Just for fun, let’s pretend the U.S. Constitution is a valid document that we’d at least like to consider before we bundle up our liberties and drop them to the street from our 71st story balcony. Could it be that the Constitution was intended to be just as the Founders described – a compact between sovereign States? A voluntary union that sets up a general level of government with limited, enumerated powers – all other powers remaining in the hands of the States and the people? If we’re willing to consider that possibility, then we must be willing to consider the possibility that the States’ authority supersedes federal authority in all areas except those listed in the Constitution. And the mechanism that Madison, Jefferson and even Hamilton described to assert that State authority over unconstitutional federal acts still stands.
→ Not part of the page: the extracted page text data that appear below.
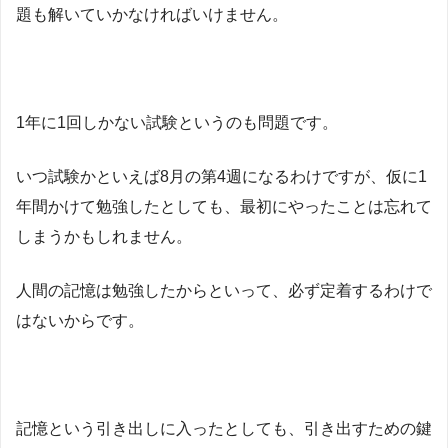
題も解いていかなければいけません。
1年に1回しかない試験というのも問題です。
いつ試験かといえば8月の第4週になるわけですが、仮に1
年間かけて勉強したとしても、最初にやったことは忘れて
しまうかもしれません。
人間の記憶は勉強したからといって、必ず定着するわけで
はないからです。
記憶という引き出しに入ったとしても、引き出すための鍵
As Jefferson so eloquently put it:

The several States composing, the United States of America, are not united on the principle of unlimited submission to their general government; but that, by a compact under the style and title of a Constitution for the United States, and of amendments thereto, they constituted a general government for special purposes — delegated to that government certain definite powers, reserving, each State to itself, the residuary mass of right to their own self-government; and that whensoever the general government assumes undelegated powers, its acts are unauthoritative, void, and of no force: that to this compact each State acceded as a State, and is an integral part, its co-States forming, as to itself, the other party: that the government created by this compact was not made the exclusive or final judge of the extent of the powers delegated to itself; since that would have made its discretion, and not the Constitution, the measure of its powers; but that, as in all other cases of compact among powers having no common judge, each party has an equal right to judge for itself, as well of infractions as of the mode and measure of redress.